Но если писатель хорошо видит то, о чем пишет, то самые простые и порой даже стертые слова приобретают новизну, действуют на читателя с разительной силой и вызывают у него те мысли, чувства и состояния, какие писатель хотел ему передать.
В этом, очевидно, и заключается тайна так называемого подтекста.
12
Заповедный лес под Воронежем – последний на границе донских степей. Он слабо шумит, прохладный, в запахе трав, но стоит выйти на опушку – и в лицо ударит жаром, резким светом, и до самого края земли откроется степь, далекая и ветреная, как море.
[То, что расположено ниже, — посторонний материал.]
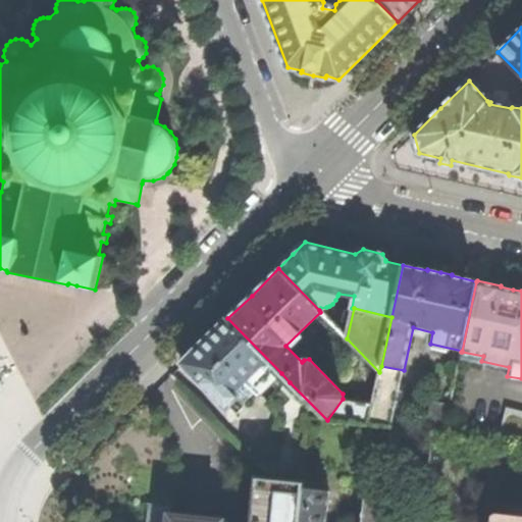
[(259,396),(281,373),(227,318),(204,342),(183,363),(226,409),(229,406),(237,414),(244,407),(245,402),(255,393),(259,396)]
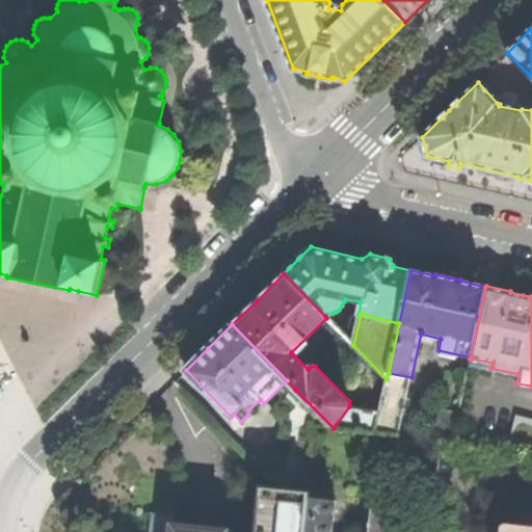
[(470,364),(490,368),(493,363),(471,358),(470,364)]
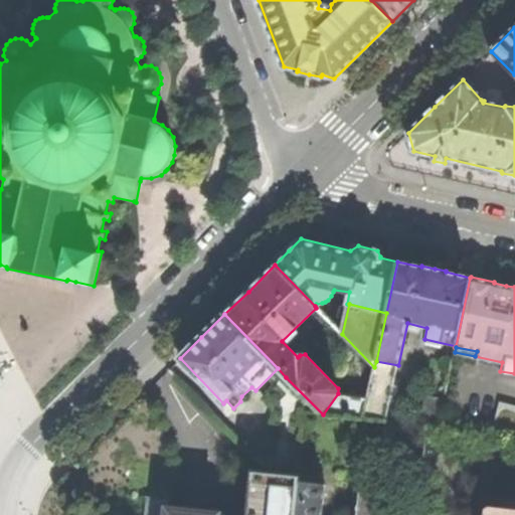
[(398,365),(376,361),(374,367),(368,397),(364,417),(367,418),(386,421),(398,365)]
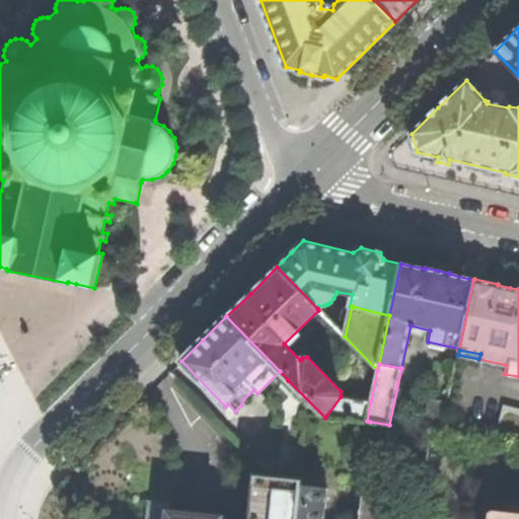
[(341,396),(325,418),(367,421),(371,400),(341,396)]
Откроются ветряки, что машут крыльями на курганах, и острова старых усадебных садов, раскинутые в отдалении друг от друга.
Но прежде всего откроется небо – высокое степное небо с громадами синеватых облаков. Их немного, но они почти никогда не закрывают солнца. Тень от них изредка проплывает то тут, то там по степи. Проплывает так медленно, что можно долго идти в этой тени, не отставая от нее и прячась от палящего солнца.
В степи, недалеко от старого липового парка, проблескивает в отлогой балке маленькая река Каменка. Она почти пересохла. По ней шныряют водяные пауки, а на берегах сидят и тяжело дышат – никак не могут отдышаться от сухой жары – сонные лягушки.
Липовый парк, изрытый блиндажами – разрушенными и заросшими дикой малиной, – слышен издалека. С рассвета до темноты он свистит, щелкает и звенит от множества синиц, щеглов, малиновок и чижей. Птичья сутолока никогда не затихает в кущах лип – таких высоких, что от взгляда на них может закружиться голова.
С птицами в парке у меня были свои счеты. Часто ранним утром я уходил на Каменку ловить рыбу. Как только я выходил в парк, сотни птиц начинали суетиться в ветвях. Они старались спрятаться и обдавали меня дождем росы. Они с треском вылетали из зарослей, будто выныривали из воды, и опрометью неслись в глубину парка.
Должно быть, это было красивое зрелище, но я промокал от росы и не очень им любовался. Я старался идти тихо, бесшумно, но это не помогало. Чем незаметнее я подходил к какому-нибудь кусту, переполненному птицами, тем сильнее был переполох и тем обильнее летела на меня холодная роса.